On the train and on the passage there is the same skillful attention—the same ungrudging kindness. You see new faces in the bunks beside you. After the tedium of the narrow confines of a ward that in itself is exciting. You fall into talk.
“What's yours?”
“Nothing much—just a hand off and a splinter or two in the shoulder.”
You laugh. “That's not so dusty. How much did you expect for your money?”
Probably you meet some one from the part of the line where you were wounded—with luck even from your own brigade, battery or battalion. Then the talk becomes all about how things are going, whether we're still holding on to our objectives, who's got a blighty and who's gone west. One discussion you don't often hear—as to when the war will end. To these civilians in khaki it seems that the war has always been and that they will never cease to be soldiers. For them both past and future are utterly obliterated. They would not have it otherwise. Because they are doing their duty they are contented. The only time the subject is ever touched on is when some one expresses the hope that it'll last long enough for him to recover from his wounds and get back into the line. That usually starts another man, who will never be any more good for the trenches, wondering whether he can get into the flying corps. The one ultimate hope of all these shattered wrecks who are being hurried to the Blighty they have dreamt of, is that they may again see service.

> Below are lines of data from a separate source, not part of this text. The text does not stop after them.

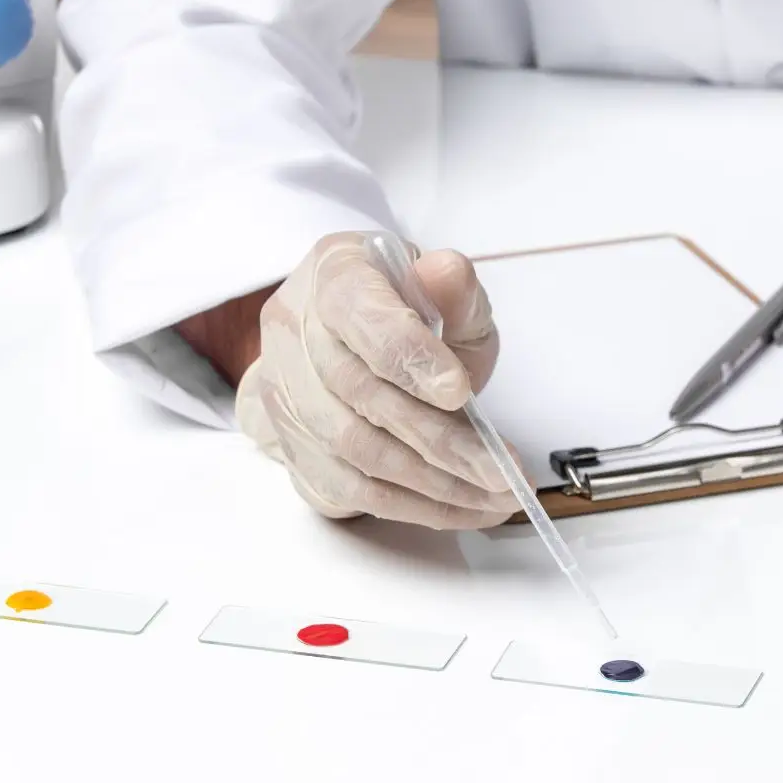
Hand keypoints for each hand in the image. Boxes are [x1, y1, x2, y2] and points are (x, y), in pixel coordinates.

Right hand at [235, 232, 521, 528]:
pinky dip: (407, 505)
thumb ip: (454, 289)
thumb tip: (446, 275)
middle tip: (501, 470)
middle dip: (439, 441)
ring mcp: (281, 389)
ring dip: (430, 484)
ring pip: (351, 450)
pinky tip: (458, 508)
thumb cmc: (410, 309)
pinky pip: (343, 488)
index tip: (460, 391)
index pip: (361, 314)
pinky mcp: (287, 443)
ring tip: (493, 497)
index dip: (408, 354)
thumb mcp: (448, 287)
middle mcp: (292, 329)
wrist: (354, 337)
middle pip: (359, 394)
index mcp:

The tang of salt in the air, the beat of waves and then, incredible even when it has been realised, England. I think they ought to make the hospital trains which run to London all of glass, then instead of watching little triangles of flying country by leaning uncomfortably far out of their bunks, the wounded would be able to drink their full of the greenness which they have longed for so many months. The trees aren't charred and blackened stumps; they're harps between the knees of the hills, played on by the wind and sun. The villages have their roofs on and children romping in their streets. The church spires haven't been knocked down; they stand up tall and stately. The roadsides aren't littered with empty shell-cases and dead horses. The fields are absolutely fields, with green crops, all wavy, like hair growing. After the tonsured filth we've been accustomed to call a world, all this strikes one as unnatural and extraordinary. There's a sweet fragrance over everything and one's throat feels lumpy. Perhaps it isn't good for people's health to have lumpy throats, and that's why they don't run glass trains to London.
Then, after such excited waiting, you feel that the engine is slowing down. There's a hollow rumbling; you're crossing the dear old wrinkled Thames. If you looked out you'd see the dome of St. Paul's like a bubble on the sky-line and smoking chimneys sticking up like thumbs—things quite ugly and things of surpassing beauty, all of which you have never hoped to see again and which in dreams you have loved. But if you could look out, you wouldn't have the time. You're getting your things together, so you won't waste a moment when they come to carry you out. Very probably you're secreting a souvenir or two about your person: something you've smuggled down from the front which will really prove to your people that you've made the acquaintance of the Hun. As though your wounds didn't prove that sufficiently. Men are childish.
The engine comes to a halt. You can smell the cab-stands. You're really there. An officer comes through the train enquiring whether you have any preference as to hospitals. Your girl lives in Liverpool or Glasgow or Birmingham. Good heavens, the fellow holds your destiny in his hands! He can send you to Whitechapel if he likes. So, even though he has the same rank as yourself, you address him as, “Sir.”
Perhaps it's because I've practised this diplomacy—I don't know. Anyway, he's granted my request. I'm to stay in London. I was particularly anxious to stay in London, because one of my young brothers from the Navy is there on leave at present. In fact he wired me to France that the Admiralty had allowed him a three-days' special extension of leave in order that he might see me. It was on the strength of this message that the doctors at the Base Hospital permitted me to take the journey several days before I was really in a condition to travel.
I'm wondering whether he's gained admission to the platform. I lie there in my bunk all eyes, expecting any minute to see him enter. Time and again I mistake the blue serge uniform of the St. John's Ambulance for that of a naval lieutenant. They come to carry me out. What an extraordinarily funny way to enter London—on a stretcher! I've arrived on boat-trains from America, troop trains from Canada, and come back from romantic romps in Italy, but never in my wildest imaginings did I picture myself arriving as a wounded soldier on a Red Cross train.